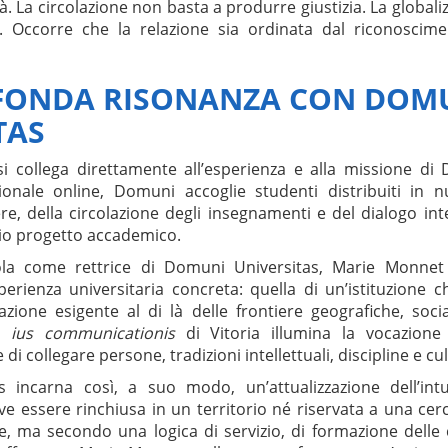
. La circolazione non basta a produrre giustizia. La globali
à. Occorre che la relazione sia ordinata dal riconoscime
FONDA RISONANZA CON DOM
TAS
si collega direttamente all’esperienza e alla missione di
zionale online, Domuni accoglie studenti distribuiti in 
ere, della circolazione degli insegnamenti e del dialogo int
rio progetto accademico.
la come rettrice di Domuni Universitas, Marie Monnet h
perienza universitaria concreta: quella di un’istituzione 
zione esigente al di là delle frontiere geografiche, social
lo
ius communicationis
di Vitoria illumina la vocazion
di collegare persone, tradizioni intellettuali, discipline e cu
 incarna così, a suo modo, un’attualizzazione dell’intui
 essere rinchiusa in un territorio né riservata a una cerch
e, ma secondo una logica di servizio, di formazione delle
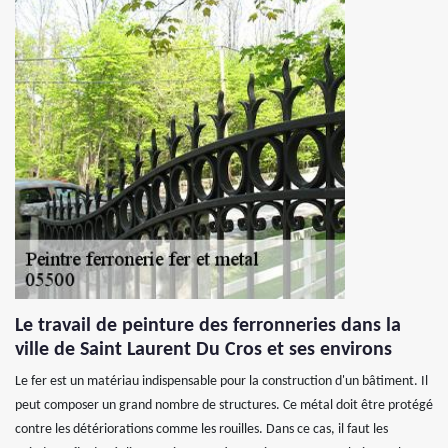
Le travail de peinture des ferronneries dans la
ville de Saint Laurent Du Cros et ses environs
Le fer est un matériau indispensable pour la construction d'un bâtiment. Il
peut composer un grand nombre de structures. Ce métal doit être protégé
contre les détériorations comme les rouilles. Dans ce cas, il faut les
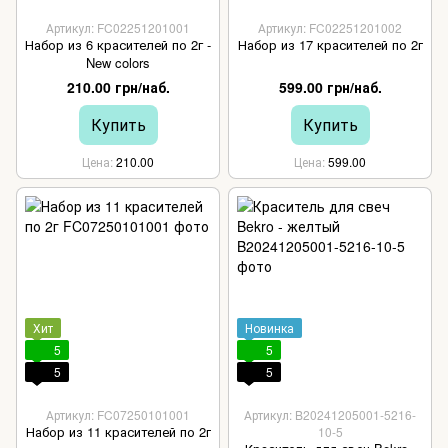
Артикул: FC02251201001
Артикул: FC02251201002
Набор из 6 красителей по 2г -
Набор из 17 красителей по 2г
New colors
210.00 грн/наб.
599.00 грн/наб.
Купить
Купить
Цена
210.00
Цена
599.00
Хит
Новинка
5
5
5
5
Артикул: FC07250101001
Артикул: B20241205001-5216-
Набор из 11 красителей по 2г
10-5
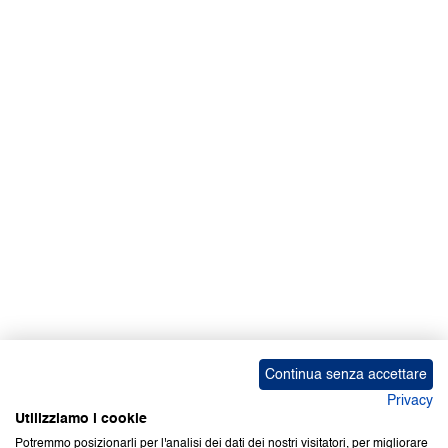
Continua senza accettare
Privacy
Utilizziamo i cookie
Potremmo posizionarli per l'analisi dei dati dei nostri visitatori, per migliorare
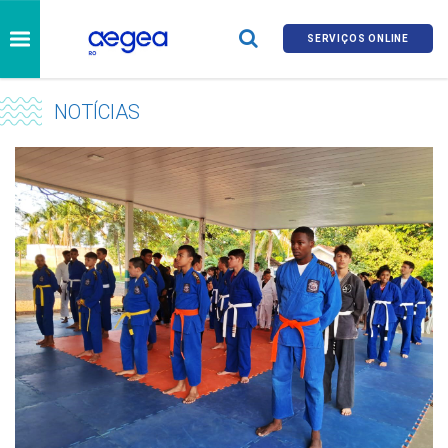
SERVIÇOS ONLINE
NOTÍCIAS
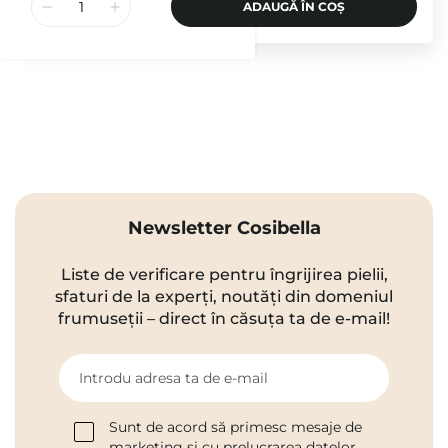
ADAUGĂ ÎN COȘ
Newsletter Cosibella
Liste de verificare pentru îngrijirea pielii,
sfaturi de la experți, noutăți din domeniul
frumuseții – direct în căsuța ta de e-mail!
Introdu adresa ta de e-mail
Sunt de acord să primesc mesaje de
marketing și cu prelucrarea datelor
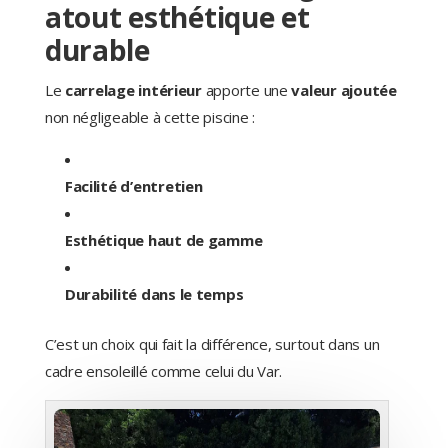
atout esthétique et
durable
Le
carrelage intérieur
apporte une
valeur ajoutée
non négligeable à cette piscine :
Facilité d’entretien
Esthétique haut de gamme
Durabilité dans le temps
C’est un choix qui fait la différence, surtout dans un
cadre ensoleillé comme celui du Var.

§

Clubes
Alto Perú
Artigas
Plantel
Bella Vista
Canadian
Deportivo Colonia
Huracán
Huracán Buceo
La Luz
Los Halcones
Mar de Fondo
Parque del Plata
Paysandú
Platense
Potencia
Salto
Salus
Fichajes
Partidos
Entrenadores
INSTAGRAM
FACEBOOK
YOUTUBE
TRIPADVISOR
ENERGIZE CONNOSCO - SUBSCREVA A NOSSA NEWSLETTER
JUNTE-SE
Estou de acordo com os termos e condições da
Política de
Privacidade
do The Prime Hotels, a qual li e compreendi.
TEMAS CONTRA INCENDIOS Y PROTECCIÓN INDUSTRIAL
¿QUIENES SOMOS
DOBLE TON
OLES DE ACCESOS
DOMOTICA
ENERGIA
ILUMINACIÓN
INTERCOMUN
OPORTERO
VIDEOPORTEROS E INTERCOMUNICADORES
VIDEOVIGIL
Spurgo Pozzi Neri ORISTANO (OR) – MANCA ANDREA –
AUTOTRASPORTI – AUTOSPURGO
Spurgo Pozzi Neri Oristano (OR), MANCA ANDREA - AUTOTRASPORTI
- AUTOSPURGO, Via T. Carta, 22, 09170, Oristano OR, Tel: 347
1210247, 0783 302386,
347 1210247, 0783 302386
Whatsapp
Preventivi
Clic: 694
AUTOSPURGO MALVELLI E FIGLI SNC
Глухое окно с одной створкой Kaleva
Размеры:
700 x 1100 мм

§

Return the lines exactly, starting at the line that contains "atout esthétique et" and ending at the line that contains "cadre ensoleillé comme celui du Var.", with both of those lines included.

▶ ANSWER BOX:
atout esthétique et
durable
Le
carrelage intérieur
apporte une
valeur ajoutée
non négligeable à cette piscine :
Facilité d’entretien
Esthétique haut de gamme
Durabilité dans le temps
C’est un choix qui fait la différence, surtout dans un
cadre ensoleillé comme celui du Var.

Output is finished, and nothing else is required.